No one else will help her stand back up or chase away the demons when she's too tired. No one else will have her back. No one will care.

_Circumstance._

“I'm sorry.”

She rolls her eyes, smiling. “I give you my gratitude and you apologize.”

His face burns and he rubs a palm over his jeans. “I'm sorry it's me your stuck with.”

Her mouth opens and then closes. For a moment, he thinks she’ll finally answer: did she choose? Was is just chance? _Why did she stay?_

She snorts. “I've been stuck before. This isn't that.”

He blurts out before he can stop himself, “If you have no where else to go, are you not stuck?”

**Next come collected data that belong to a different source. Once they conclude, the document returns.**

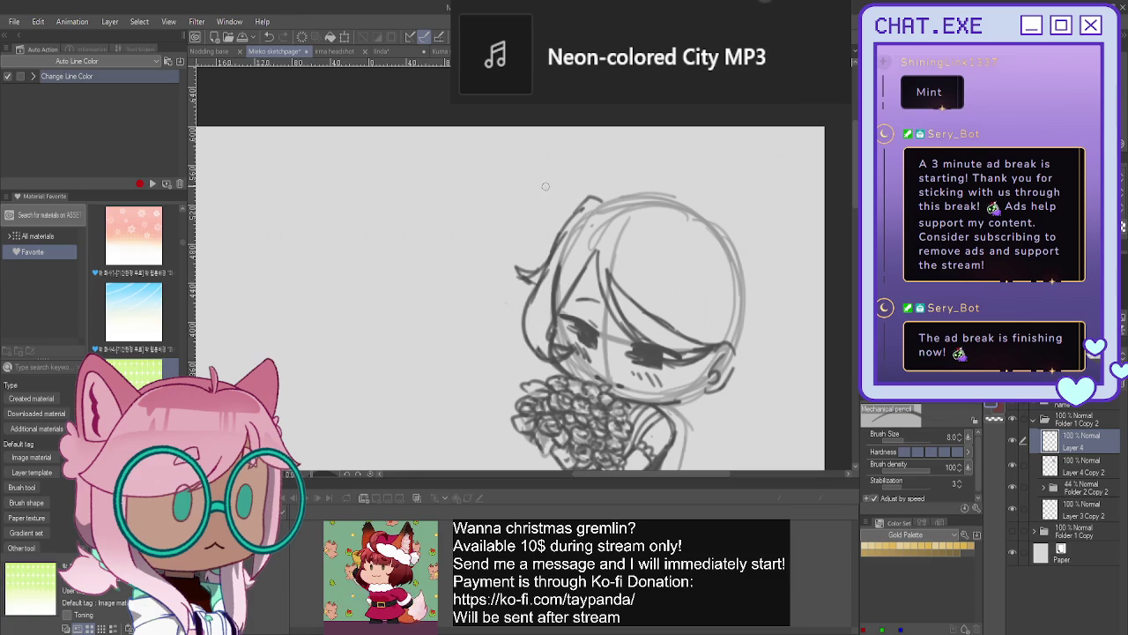
{"action": "key", "text": "ctrl+z"}
{"action": "key", "text": "ctrl+z"}
{"action": "key", "text": "ctrl+z"}
{"action": "key", "text": "ctrl+z"}
{"action": "key", "text": "ctrl+z"}
{"action": "key", "text": "ctrl+z"}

Her head falls and butts against his shoulder, thumb sweeping the back of his palm. For the first time in days she laughs, and even gritty and dry with exhaustion it's very nearly the happiest sound he's ever heard.

She doesn't tell him that he's wrong—that she can go anywhere she wants. He knows that. She doesn't tell him she can leave whenever she pleases. He knows that too. In fact, she says nothing at all, still laughing into his shirt.

He packs up the cache, stacks the stones over the door, lays the roots and vines back to where he'd peeled them from. On the drive to the hotel, she finally tells him what was so funny.

And there's no time to analyze the statement, the meaning of it and the sound of the words—or even if he heard her correctly—because by the time he looks over to where she holds his hand in her lap, she's asleep.

**Notes for the Chapter:**

> apologies for taking my time! school started up again and i am h e l l a busy. the idea for this chapter stemmed from the fun idea of losing one’s sense of passing time.